Reproduce only what runs from the line containing "ring mcp: (440, 276)" to the line containing "index pip: (254, 178)" in the records below, inclusive. Keep it exact, and keep the pictures out.
Supplied records Start Marker
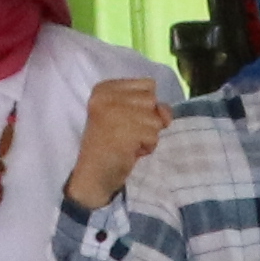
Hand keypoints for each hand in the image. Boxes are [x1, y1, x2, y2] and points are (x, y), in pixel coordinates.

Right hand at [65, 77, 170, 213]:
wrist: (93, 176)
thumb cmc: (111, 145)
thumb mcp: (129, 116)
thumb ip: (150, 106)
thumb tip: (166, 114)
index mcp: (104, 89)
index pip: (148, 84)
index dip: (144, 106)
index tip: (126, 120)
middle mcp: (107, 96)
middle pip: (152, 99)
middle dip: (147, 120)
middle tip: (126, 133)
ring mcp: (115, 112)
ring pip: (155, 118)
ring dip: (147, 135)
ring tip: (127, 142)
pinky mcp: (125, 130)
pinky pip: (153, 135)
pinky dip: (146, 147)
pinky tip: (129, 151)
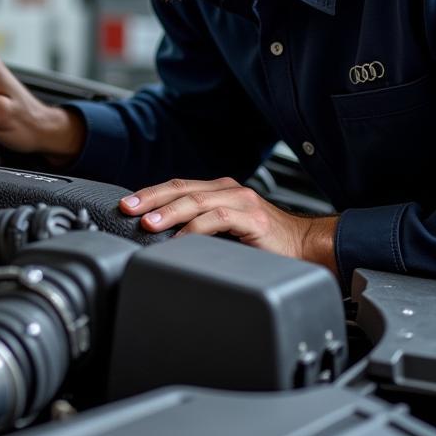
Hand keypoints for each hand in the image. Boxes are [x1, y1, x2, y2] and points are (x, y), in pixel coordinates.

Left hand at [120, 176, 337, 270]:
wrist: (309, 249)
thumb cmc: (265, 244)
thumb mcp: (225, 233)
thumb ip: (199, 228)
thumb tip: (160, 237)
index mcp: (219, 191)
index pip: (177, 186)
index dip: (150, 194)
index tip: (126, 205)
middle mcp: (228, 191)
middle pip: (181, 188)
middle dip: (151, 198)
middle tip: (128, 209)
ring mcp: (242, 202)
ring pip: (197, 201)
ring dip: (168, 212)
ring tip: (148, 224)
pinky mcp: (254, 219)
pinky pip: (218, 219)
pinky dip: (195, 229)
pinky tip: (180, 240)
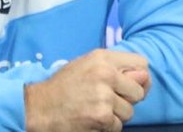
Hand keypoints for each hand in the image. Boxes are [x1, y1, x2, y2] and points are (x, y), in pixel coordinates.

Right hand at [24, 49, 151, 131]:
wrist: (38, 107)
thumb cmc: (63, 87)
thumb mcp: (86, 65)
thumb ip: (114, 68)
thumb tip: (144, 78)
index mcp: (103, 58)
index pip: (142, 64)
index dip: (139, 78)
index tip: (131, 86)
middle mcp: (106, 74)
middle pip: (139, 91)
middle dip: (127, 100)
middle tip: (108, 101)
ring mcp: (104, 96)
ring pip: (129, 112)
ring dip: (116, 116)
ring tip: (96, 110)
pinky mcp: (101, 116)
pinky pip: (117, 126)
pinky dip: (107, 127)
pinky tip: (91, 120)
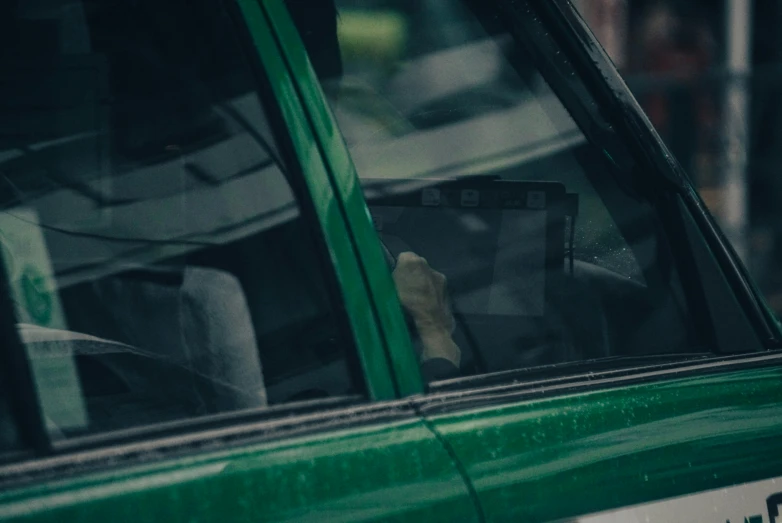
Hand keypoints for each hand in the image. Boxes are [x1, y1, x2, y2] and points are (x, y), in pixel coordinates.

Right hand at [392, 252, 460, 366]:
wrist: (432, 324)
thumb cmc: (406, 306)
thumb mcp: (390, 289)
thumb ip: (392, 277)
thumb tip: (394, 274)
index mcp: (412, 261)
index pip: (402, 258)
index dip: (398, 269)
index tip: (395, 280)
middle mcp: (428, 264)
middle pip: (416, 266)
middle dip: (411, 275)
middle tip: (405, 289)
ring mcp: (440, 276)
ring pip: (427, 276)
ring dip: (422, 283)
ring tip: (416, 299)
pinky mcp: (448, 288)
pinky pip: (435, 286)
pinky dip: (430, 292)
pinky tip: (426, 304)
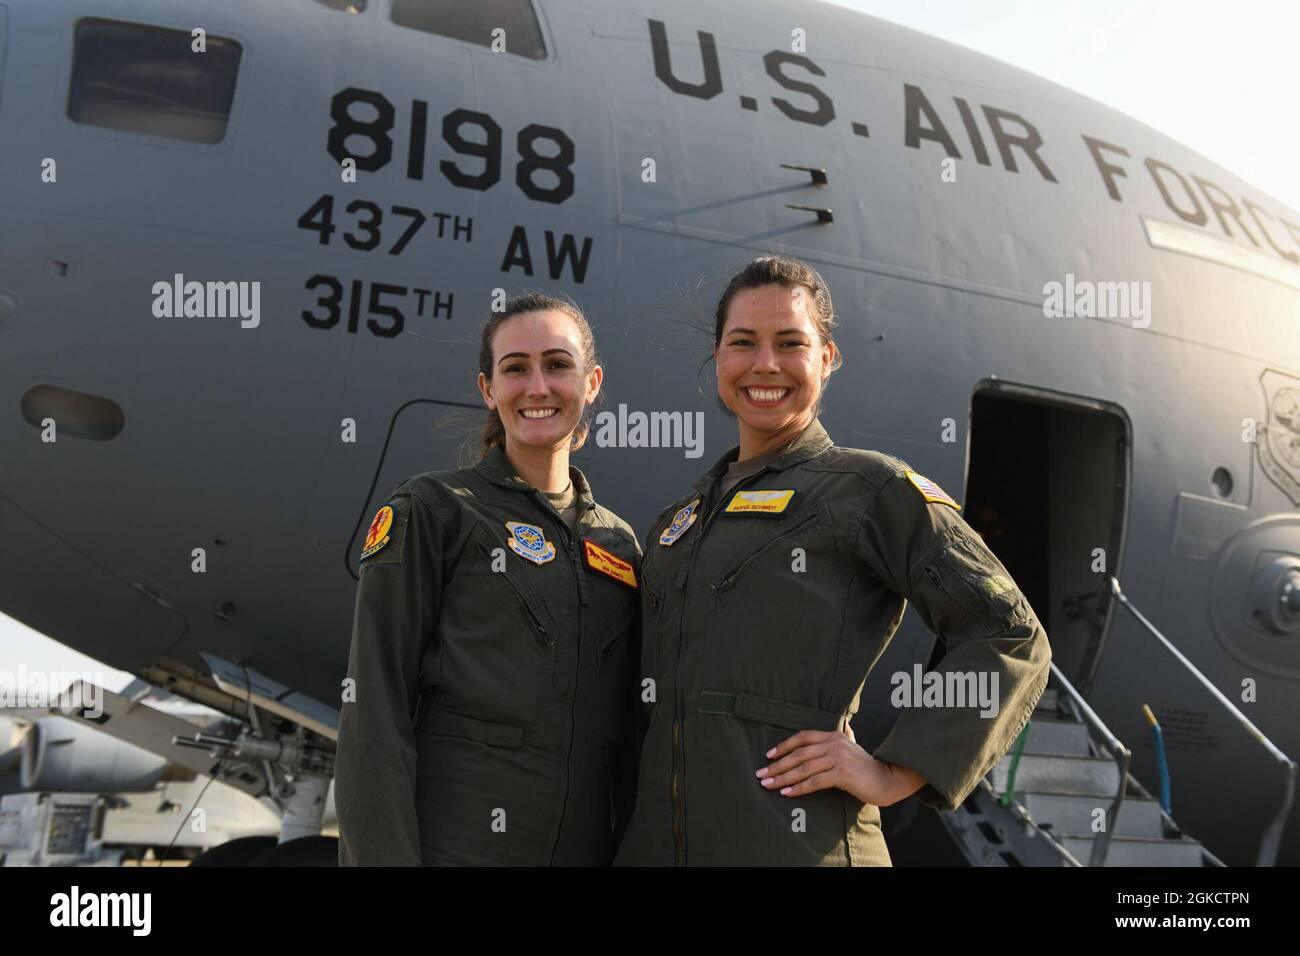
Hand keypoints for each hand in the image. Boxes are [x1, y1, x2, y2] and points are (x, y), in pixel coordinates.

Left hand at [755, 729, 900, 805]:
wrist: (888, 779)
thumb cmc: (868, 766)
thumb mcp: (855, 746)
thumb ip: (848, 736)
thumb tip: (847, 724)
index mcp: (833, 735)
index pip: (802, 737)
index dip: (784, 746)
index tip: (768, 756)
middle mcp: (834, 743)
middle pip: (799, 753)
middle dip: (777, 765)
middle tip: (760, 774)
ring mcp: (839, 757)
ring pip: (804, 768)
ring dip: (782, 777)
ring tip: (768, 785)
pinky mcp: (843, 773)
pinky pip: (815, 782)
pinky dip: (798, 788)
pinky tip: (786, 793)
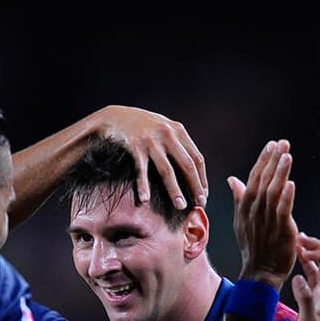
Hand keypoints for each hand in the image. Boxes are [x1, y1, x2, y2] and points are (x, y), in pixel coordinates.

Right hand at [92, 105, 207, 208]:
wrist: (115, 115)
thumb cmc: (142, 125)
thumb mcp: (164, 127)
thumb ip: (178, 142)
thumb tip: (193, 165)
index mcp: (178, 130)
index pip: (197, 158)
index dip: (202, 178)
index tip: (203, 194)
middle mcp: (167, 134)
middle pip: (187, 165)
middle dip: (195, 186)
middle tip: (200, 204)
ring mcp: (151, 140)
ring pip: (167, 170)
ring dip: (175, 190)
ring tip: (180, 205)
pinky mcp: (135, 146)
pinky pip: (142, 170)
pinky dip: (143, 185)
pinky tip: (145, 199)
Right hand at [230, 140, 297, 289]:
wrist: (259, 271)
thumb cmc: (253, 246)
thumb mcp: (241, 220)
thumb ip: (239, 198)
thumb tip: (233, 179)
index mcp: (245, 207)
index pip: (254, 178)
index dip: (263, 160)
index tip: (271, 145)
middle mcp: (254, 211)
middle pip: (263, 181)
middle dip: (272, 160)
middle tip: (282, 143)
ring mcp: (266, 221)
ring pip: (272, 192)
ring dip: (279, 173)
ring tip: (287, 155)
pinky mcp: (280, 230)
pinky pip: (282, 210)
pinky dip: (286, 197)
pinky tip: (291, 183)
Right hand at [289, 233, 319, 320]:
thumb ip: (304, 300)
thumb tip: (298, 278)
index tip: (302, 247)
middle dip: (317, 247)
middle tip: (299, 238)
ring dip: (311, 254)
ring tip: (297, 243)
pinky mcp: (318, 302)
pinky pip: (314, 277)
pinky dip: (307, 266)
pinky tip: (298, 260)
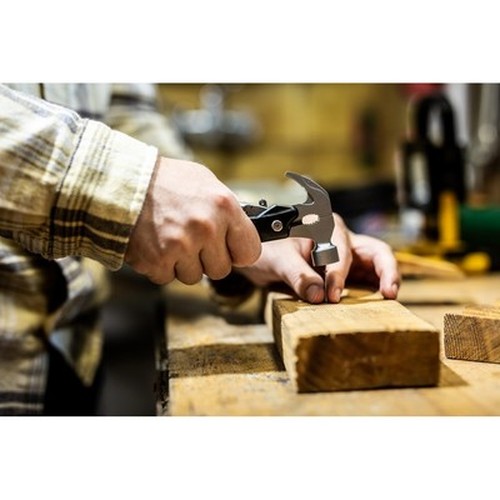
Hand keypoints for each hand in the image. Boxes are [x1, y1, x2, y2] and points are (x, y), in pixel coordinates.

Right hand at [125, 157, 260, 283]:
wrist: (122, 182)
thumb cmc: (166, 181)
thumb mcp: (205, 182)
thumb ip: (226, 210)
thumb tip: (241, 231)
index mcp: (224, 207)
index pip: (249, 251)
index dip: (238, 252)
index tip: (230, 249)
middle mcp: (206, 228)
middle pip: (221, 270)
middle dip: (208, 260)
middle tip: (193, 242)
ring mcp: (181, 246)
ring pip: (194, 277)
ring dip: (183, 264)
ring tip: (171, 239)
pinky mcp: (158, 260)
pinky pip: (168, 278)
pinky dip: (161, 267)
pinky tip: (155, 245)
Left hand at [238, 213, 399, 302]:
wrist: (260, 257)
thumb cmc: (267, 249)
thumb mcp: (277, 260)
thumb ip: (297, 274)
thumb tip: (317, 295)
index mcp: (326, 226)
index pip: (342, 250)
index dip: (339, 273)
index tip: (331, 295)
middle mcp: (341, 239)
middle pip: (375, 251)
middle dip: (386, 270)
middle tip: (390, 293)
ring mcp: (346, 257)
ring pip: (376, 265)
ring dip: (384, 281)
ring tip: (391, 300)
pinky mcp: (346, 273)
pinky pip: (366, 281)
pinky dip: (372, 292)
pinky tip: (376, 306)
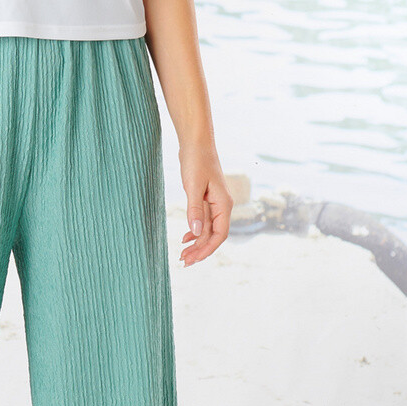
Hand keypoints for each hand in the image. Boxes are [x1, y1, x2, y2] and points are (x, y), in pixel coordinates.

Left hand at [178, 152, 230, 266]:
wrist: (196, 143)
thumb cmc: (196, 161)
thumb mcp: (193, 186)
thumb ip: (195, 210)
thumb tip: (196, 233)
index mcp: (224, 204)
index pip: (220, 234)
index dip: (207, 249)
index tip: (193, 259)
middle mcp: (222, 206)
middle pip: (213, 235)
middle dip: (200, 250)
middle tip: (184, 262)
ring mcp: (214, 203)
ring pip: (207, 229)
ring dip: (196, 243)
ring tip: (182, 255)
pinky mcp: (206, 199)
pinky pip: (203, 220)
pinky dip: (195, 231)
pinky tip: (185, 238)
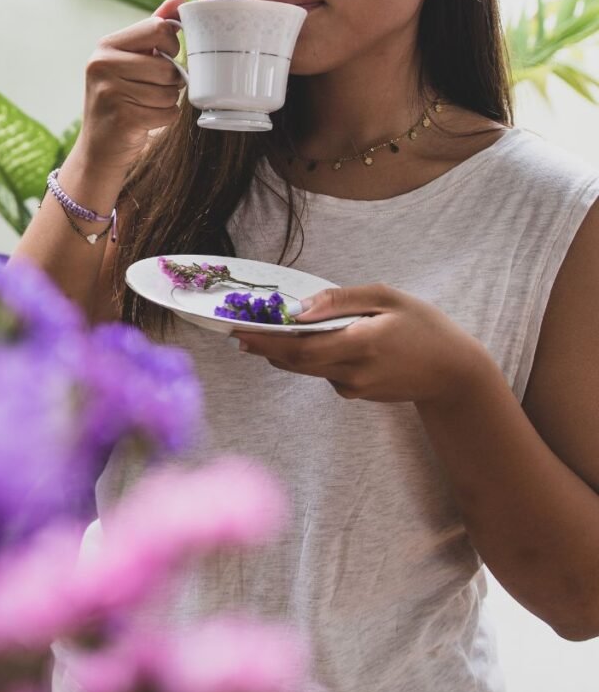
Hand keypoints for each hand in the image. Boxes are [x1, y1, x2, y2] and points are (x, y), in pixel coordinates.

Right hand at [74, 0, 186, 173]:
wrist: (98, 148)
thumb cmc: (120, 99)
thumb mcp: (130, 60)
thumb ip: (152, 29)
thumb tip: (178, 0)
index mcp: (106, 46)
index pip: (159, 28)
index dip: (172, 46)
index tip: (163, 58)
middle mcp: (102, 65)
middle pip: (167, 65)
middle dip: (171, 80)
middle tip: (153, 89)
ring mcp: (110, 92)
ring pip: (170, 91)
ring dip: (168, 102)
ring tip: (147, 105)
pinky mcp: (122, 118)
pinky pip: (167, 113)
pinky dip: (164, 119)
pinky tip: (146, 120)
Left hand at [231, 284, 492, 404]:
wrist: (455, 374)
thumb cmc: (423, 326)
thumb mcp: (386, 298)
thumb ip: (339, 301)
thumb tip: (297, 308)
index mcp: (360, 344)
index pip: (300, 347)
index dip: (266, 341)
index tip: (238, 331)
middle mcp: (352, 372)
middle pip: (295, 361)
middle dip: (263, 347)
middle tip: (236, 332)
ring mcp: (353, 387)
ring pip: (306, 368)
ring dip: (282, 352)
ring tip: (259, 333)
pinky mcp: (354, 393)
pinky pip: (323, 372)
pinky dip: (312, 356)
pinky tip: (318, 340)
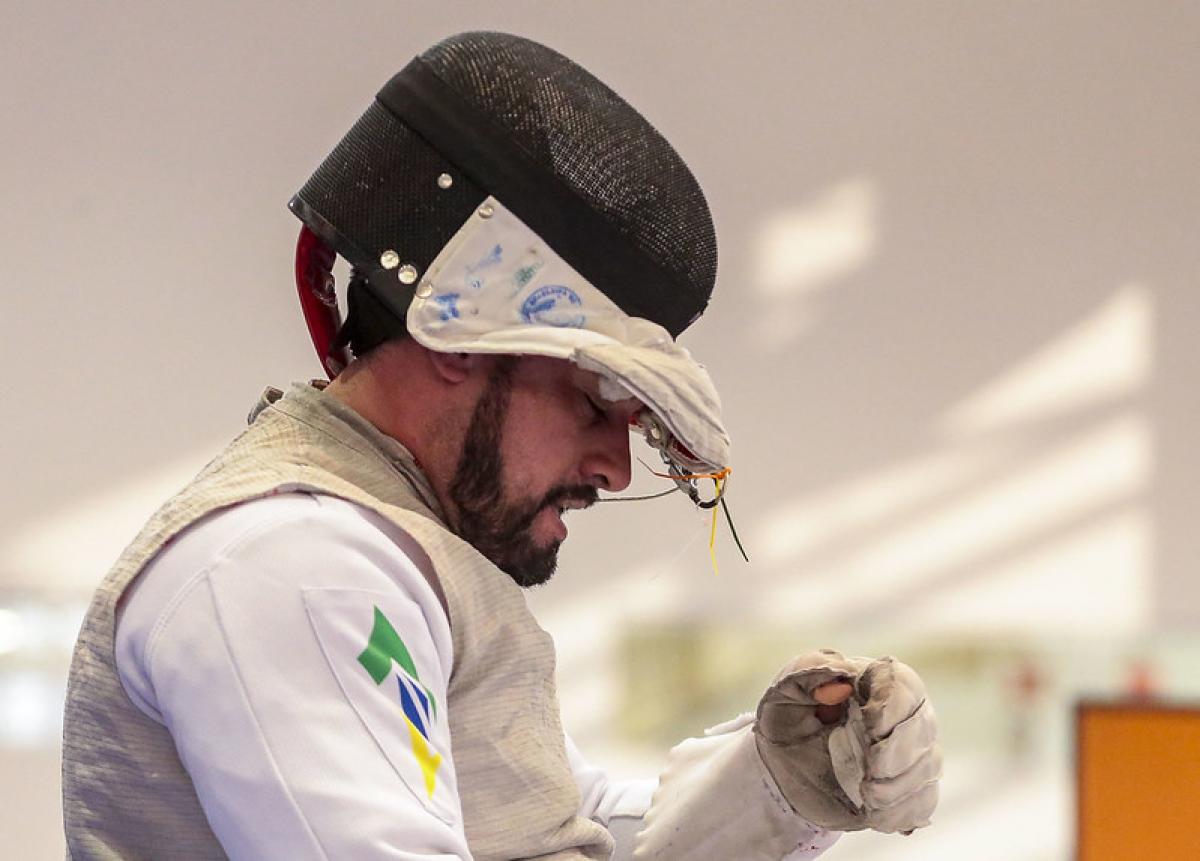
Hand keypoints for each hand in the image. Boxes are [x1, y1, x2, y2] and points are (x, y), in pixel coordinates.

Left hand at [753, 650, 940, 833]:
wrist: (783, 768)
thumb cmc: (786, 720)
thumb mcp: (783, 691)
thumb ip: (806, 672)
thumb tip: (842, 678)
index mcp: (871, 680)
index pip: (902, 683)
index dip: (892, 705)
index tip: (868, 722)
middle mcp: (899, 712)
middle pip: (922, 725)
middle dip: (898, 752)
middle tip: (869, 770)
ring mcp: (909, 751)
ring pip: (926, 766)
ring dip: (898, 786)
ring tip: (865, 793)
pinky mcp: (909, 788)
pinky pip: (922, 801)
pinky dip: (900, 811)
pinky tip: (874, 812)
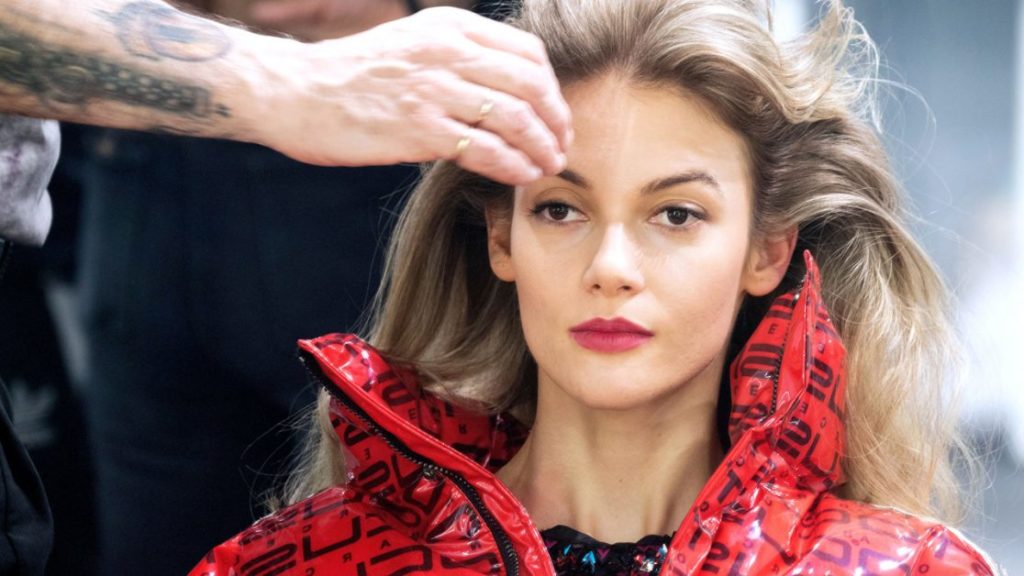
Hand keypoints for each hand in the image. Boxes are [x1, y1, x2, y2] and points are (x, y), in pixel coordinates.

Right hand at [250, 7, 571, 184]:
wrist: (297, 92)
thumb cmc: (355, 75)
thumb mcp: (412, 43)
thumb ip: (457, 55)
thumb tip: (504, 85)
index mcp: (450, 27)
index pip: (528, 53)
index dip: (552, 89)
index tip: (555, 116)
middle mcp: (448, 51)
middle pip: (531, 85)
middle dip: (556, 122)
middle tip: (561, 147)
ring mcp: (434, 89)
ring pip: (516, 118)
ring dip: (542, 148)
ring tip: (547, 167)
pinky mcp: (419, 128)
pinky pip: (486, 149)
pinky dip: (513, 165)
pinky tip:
Supplied records End Marker
### Answer box
ring mcp: (440, 276)
ring pip: (427, 276)
ring dip: (422, 283)
ring tip: (416, 299)
pinky mcp: (448, 288)
pinky pip: (435, 286)
pinky dip: (430, 292)
pinky tip: (426, 304)
Hand keypoints for each hand in the image. Boxes are [x1, y1, x2, y2] and points are (x, y), in pixel coordinates.

Left hand at [755, 729, 900, 805]:
wrist: (888, 779)
thumb cmc: (868, 766)
thumb mcp: (855, 746)
thumb ip: (848, 736)
thumb tip: (847, 724)
index mcp: (833, 735)
index pip: (802, 737)
index dip: (784, 746)
index tip: (768, 756)
middle mcp: (834, 743)
middle pip: (799, 753)
middle dip: (777, 765)
middle tip: (760, 774)
ring mcp: (839, 757)
ring pip: (804, 768)
ring dip: (782, 777)
ring tip: (768, 785)
pinky mcp: (843, 773)
pinky pip: (815, 782)
pinky dip: (798, 788)
pinky tip: (786, 793)
Hand keypoints for each hand in the image. Boxes are [x1, y1, x2, y2] and points are (x, y), in pixel coordinates.

Right hand at [92, 105, 207, 208]:
wrist: (115, 115)
thumb cmc: (142, 125)
thumb mcp: (164, 127)
thumb ip: (178, 142)
thumb tip: (193, 165)
index mcp: (178, 130)
index pip: (197, 158)
index dip: (202, 178)
index tip: (203, 194)
middle mcp: (167, 134)
middle pip: (187, 165)
middle dip: (195, 186)
middle tip: (200, 204)
ring mcp: (151, 140)
ring pip: (167, 170)
ring dip: (175, 190)
ring tip: (180, 205)
pinky mcp: (135, 146)
pinky pip: (142, 170)
pinky dip: (143, 185)
pinky tip: (145, 199)
Right hand at [230, 140, 297, 289]:
wrist: (259, 271)
thumb cmc: (253, 246)
thumb mcp: (241, 220)
thumb ip: (239, 198)
thumb tip: (233, 179)
index mcp: (245, 207)
index pip: (254, 178)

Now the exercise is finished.